Excerpted passage:
• Wrap up parallelization
• Dynamic programming

• Multiple threads completing tasks at the same time in the same memory space.

• Pros:

  1. Easy and lightweight set-up.
  2. Don’t have to pass information across threads.

• Cons:

  1. Need to worry about data races and over-writing shared memory conditions.
  2. Constrained by resources available on one computer/server.

• Multiple processors are completing tasks at the same time.

• Each processor has its own memory space

• Cons:

  1. Uses more memory because each cores has its own memory.
     
  2. Have to share info across cores when needed.

• Pros:

  1. Don’t have to worry about data races.
     
  2. It is possible to work across multiple computers/servers.

• Try to do multi-threading first.

• When to do multi-processing:

  1. Having trouble avoiding data races and over-writing shared memory.
  2. Need more cores than are available on one slurm server.

• Optimization problems in our economic models are often complicated.
  • Many states variables.
  • Many possible choices at each state.
  • Future decisions depend on previous decisions.
  • Agents are forward looking and care about future pay-offs.
• Large number of calculations are necessary to find optimal decision rules.
• We want to find solve these problems as quickly as possible.

• Dynamic programming simplifies the problem by:
  1. Breaking it down into smaller sub-problems
  2. Solve these sub-problems recursively.
• Example: Suppose you want to make saving decision from age 25 to 65:
  • You could search over all possible savings paths. OR:
  1. First solve for optimal savings rule at age 65.
  2. Then given age 65 savings rules, solve for age 64 savings rule …
     
  3. Giving all future savings rules, solve for age 25 savings rule.

• The general idea:
  1. Break down the problem into smaller sub-problems.
  2. Start by solving the easiest of the sub-problems.
  3. Store results, which you will use to solve more sub-problems.
• This is often much faster than just searching over all possible decisions.
• Many problems would be computationally infeasible without dynamic programming.
• Today we will go through some classic dynamic programming problems.

• Each number is the sum of the last two numbers: \[ F(n) = F(n-1) + F(n-2) \]
• The Fibonacci sequence: \[ 0, 1, 1, 2, 3, 5, 8, 13, 21, ... \]
• Saving results of previous sub-problem can speed up code dramatically.

• We have n eggs and there are k floors in a building.
• We want to know the highest possible from which we can drop the egg without it breaking.
• Want to do this as quickly as possible, so minimize the number of times we drop an egg.
• Rules:
  • Eggs that survive can be used again, but broken eggs are discarded.

Data to examine:
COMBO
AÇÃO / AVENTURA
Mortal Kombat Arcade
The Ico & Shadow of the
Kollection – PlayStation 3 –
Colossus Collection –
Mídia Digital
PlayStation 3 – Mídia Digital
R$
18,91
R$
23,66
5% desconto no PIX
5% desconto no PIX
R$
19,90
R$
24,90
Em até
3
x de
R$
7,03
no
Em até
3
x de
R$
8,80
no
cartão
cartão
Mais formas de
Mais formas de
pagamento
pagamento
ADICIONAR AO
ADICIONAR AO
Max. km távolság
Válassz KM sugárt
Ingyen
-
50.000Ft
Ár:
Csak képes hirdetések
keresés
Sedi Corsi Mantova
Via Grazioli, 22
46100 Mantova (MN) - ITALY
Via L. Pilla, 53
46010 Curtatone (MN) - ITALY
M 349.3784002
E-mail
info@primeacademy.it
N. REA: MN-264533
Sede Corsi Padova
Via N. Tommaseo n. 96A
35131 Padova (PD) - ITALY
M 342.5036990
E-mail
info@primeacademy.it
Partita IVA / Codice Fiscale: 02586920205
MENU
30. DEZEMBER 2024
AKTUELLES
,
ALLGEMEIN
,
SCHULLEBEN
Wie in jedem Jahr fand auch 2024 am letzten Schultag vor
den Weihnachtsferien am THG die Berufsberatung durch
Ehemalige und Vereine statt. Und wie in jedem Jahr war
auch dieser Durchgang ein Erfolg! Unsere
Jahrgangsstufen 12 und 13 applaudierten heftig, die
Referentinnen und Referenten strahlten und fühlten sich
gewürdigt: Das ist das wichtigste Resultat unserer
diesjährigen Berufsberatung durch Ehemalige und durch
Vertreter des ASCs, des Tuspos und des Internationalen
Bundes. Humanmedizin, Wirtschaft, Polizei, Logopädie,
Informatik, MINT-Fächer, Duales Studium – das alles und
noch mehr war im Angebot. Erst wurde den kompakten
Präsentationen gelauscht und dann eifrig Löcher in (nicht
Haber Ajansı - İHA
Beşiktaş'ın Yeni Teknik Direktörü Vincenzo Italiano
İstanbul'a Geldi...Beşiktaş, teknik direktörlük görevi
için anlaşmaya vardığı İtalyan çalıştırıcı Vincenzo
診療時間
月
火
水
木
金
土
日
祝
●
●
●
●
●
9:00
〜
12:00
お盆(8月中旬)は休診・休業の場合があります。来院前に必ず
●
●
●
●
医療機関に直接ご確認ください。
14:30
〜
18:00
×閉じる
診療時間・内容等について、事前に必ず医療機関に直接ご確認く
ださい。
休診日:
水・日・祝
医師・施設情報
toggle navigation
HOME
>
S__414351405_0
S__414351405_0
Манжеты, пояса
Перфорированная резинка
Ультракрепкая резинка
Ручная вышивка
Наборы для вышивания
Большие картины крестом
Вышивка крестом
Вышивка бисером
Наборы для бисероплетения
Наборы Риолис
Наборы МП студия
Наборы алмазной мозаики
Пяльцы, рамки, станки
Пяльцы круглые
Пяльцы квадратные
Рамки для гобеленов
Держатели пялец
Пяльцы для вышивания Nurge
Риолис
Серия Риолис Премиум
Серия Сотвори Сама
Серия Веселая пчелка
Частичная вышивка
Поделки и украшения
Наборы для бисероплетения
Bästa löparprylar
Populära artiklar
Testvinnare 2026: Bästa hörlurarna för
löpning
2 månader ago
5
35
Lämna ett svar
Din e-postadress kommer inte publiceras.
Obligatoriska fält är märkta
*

Exercise tasks:
**a)** From the lecture notes on parallelization and dynamic programming, reproduce the passage verbatim, starting with "2. Then given" and going on through "solve more sub-problems.".
**b)** Answer the following from the lecture notes on parallelization and dynamic programming:
(i) Which approach do the notes advise trying first?
(ii) In the savings example, at what age is the optimal savings rule solved for first?
(iii) In the egg-dropping problem, what happens to eggs that break?
**c)** Continue the lecture notes on parallelization and dynamic programming from the point at which they stop.
The material can be set aside; it is not needed here.

Responses by task:
**a)**
2. Then given age 65 savings rules, solve for age 64 savings rule …
     
  3. Giving all future savings rules, solve for age 25 savings rule.

• The general idea:
  1. Break down the problem into smaller sub-problems.
  2. Start by solving the easiest of the sub-problems.
  3. Store results, which you will use to solve more sub-problems.

**b)**
(i) Multi-threading.
(ii) Age 65.
(iii) They are discarded.

**c)**
  • If an egg breaks on a floor, it would break on all higher floors.
  • If an egg doesn’t break on a floor, it wouldn’t break on all lower floors.
• Let E(n,k) be the answer to the problem.

• Suppose we have 1 egg and k floors.
  • We have to drop from every floor from the bottom.
  • E(1,k) = k
• Suppose we have 2 eggs and k floors.
  • If we drop at floor j, either,
    • The egg breaks. We have 1 egg for j-1 floors.
    • The egg survives. We have 2 eggs to search k-j floors. \[ E(2,k) = \min_j\left\{\max \left\{E(1,j-1), E(2,k-j)\right\}\right\} \]
• General formula is then:\(E(n,k) = \min_j\left\{\max \left\{E(n-1,j-1), E(n,k-j)\right\}\right\}\).

• Suppose we are interested in the shortest travel time between a source city \(C_1\) and and some other cities \(\{C_j\}\).
• Direct route is not always the fastest because of traffic and terrain.
• The direct road distance between cities \(x,y\) is given by: \[ d(x,y). \]
• If direct road doesn’t exist, say \(d(x,y) = \infty\).
• We could check all possible routes from \(C_1\) to \(C_j\) for all \(j\), but that would take a while.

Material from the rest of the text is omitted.